I know the Blum-Shub-Smale model. It is claimed to provide a theoretical framework for algorithms in real and complex algebra and analysis.
A very general question: Most algorithms compromise of finite input - finite computation steps - finite output
However, in mathematics most schemes which one could call algorithmic actually compromise infinitely many iterations. Just to name a few:
- Iteration to construct fix-points of contractive maps
- Iterative solvers in numerical analysis
- Newtons method
I know the last one is treated in the classical book "Complexity and Real Computation" by Blum, Cucker, Shub & Smale, but there does not seem to exist a generalization which puts "iterative" algorithms onto solid foundations.
Edit: Yes, the question:
How can you deal with these iterative algorithms (which as such are not necessarily supposed to finish)?

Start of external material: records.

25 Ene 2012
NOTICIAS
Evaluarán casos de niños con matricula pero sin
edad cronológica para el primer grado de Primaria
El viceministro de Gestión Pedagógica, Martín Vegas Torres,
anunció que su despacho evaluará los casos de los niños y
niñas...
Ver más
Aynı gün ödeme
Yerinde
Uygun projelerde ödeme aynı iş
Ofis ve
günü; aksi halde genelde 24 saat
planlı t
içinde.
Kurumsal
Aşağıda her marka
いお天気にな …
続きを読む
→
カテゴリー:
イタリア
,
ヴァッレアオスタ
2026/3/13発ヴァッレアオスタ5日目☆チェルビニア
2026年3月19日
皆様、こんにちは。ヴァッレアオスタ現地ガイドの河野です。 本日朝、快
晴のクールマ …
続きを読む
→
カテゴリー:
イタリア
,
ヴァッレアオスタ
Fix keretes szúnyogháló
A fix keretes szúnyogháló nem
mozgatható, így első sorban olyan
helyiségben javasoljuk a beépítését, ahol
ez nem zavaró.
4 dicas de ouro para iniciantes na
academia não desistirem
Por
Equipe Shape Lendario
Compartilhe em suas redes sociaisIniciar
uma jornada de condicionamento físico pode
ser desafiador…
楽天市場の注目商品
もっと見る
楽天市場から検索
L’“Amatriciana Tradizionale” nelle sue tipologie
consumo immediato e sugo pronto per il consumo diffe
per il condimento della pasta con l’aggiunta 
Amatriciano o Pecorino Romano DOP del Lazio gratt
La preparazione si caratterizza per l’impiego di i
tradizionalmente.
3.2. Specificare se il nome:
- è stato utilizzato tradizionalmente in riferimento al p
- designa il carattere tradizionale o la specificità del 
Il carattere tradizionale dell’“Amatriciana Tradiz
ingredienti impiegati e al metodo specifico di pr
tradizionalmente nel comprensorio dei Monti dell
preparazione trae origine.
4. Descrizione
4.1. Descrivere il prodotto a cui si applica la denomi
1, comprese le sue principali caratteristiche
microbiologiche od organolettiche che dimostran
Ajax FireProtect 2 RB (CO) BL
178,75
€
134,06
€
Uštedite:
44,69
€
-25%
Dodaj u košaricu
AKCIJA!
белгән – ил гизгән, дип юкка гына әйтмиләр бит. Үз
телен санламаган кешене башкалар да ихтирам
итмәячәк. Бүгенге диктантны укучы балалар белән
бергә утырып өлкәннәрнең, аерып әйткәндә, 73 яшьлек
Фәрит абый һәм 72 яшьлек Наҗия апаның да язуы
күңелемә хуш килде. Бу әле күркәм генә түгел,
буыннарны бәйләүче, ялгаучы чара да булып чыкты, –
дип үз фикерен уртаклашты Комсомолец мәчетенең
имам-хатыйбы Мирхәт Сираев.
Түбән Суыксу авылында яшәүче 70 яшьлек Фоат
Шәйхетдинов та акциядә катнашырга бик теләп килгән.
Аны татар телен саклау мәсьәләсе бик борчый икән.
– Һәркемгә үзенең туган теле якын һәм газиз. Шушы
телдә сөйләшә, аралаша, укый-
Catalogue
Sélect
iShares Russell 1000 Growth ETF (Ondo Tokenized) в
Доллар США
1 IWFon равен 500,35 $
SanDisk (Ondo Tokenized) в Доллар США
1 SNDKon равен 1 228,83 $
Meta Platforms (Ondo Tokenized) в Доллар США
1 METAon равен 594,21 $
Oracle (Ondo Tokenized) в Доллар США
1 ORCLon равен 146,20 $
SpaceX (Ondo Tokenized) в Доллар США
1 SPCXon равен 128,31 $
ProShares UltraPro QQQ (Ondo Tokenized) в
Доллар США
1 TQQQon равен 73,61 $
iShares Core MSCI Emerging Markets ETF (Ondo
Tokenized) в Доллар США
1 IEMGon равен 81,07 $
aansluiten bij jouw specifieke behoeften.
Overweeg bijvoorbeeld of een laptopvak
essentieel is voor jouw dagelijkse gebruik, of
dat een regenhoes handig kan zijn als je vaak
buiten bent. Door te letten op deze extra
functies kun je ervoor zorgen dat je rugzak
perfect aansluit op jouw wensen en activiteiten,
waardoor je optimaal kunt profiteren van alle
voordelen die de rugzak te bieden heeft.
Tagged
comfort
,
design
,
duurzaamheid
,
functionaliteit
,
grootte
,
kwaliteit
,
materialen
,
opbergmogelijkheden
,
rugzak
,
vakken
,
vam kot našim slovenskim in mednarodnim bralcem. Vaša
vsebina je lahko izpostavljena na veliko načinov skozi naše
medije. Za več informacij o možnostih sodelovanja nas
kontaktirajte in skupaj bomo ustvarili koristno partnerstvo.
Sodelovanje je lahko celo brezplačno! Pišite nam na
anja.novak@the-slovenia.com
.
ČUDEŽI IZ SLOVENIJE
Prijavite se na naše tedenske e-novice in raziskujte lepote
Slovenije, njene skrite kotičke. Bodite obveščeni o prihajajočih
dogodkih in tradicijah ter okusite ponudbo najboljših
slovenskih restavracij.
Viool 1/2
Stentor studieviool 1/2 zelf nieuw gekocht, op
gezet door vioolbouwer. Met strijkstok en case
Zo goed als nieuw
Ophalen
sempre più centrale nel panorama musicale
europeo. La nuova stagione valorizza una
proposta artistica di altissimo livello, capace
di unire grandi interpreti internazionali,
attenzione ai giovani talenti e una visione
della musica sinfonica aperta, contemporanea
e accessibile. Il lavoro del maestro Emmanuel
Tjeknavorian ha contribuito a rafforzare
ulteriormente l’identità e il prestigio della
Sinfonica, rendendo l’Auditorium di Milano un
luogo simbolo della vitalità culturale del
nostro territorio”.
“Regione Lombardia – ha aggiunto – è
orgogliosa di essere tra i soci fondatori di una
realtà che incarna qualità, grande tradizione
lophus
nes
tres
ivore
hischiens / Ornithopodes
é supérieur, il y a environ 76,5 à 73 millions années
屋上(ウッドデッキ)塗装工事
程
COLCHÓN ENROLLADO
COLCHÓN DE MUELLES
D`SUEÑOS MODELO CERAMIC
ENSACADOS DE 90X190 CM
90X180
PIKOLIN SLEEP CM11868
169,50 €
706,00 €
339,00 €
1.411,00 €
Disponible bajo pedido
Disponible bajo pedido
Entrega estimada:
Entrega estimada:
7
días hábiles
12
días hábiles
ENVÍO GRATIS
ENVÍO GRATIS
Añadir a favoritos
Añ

Addendum: I always wondered whether there might be something like a BSS-like model, which is tailored for numerical analysis - in that it does formalize errors, inexactness, approximate solutions, and does not allow for "unreasonable" computing power. And is easy to access.
The book mentioned above is concerned about this gap, too: "There is not even a formal definition of algorithm in the subject [of numerical analysis]" (p. 23). However, it does not seem their approach suits this need. On the other hand, the monograph Andrej mentions does include a book which heads towards this direction.